On Wed, Mar 9, 2011 at 6:24 AM, iamniche <nichola...@yahoo.co.uk> wrote:
> Hello Jens,
>
> I am currently researching possible solutions for inferencing on very
> large data sets and came across Mandarax whilst surveying the current
> situation with regards to inference engines, etc.
>
> I note that Mandarax has a completely unique approach to this problem
> and so have a few questions to aid my research (I will definitely
> download it and evaluate)
>
> Firstly, I am looking to integrate a distributed factbase and have
> been looking at various graph databases e.g. Neo4J. Would it be fairly
> involved to integrate Mandarax
> with a graph database? Would I be better integrating Madarax with a
> relational database first?
I haven't used Neo4J but I don't think integration would be difficult.
You will probably extract the facts from edges and edge and vertex
properties. The key to scalability would be to have lazy, iterator
based access to these graph elements (and I assume that Neo4J has an
API for this, it might be called traverser or graph walker). Then you
can integrate the DB into the rules using includes (see manual for an
example).
>
> Secondly, I have a ruleset that is currently deployed in Drools. Will
> it be fairly trivial to translate those rules into Mandarax rules for
> compilation? I will have to investigate this further.
>
This depends .. In drools you can modify objects in rule heads.

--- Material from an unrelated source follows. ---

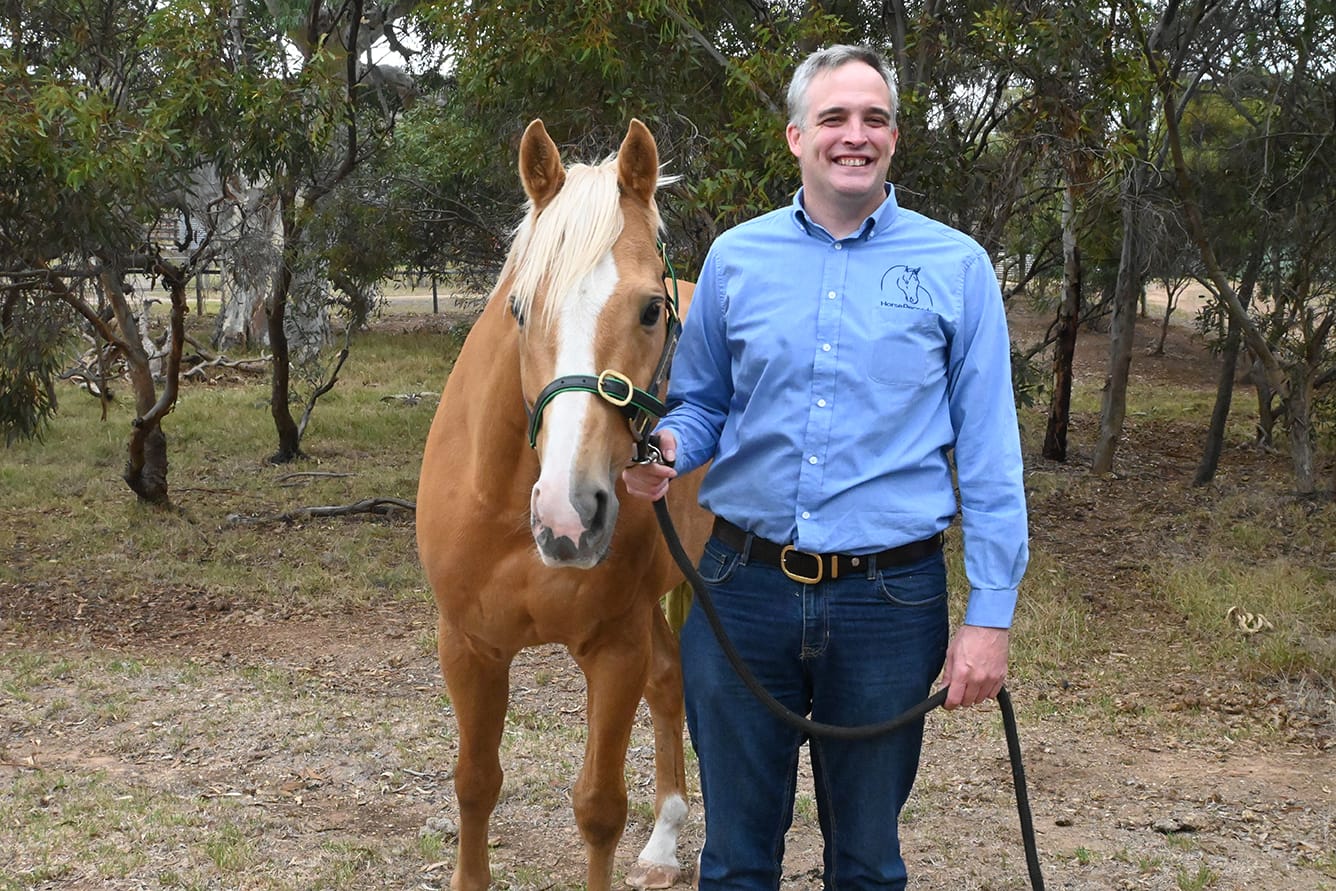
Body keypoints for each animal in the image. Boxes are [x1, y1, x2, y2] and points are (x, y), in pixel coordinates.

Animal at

Mandarax on the other hand just queries referenced objects, it does
not mutate them. It is therefore "side-effect free". The idea is that
the manipulation of objects (if necessary) is done outside the rule
engine.
Another important difference is that Mandarax computes the derivation
(proof tree) and makes it available (via an API). As far as I know,
forward reasoning systems don't do this.
> Thirdly, please could you explain the relative performance hit of
> performing backward chaining rules instead of the assertion-based
> forward chaining as per Drools?
Forward changing engines creates massive caches. The so-called agenda
or working memory matches rules against facts. This is very fast as
long as all facts fit into memory. Mandarax on the other hand follows
a more DB approach: it computes against the original data (for
instance, from data bases) but does lazy initialization. It is
therefore good in google like applications: computing the first 10
results is sufficient.
For an example, check this discussion:
http://drools-java-rules-engine.46999.n3.nabble.com/Loading-facts-and-memory-size-limits-td1440236.html
Note that caching can be easily added to Mandarax again using the
includes features: if your include references a set of recently
computed records for the respective relationship. I am planning to add
some classes to make this more convenient to Mandarax, but haven't had
the time to do this.
>
> I look forward to discussing these topics with you.
>
> Many thanks.
>
> Regards,
> Nic Hemley
Hope this helps, Jens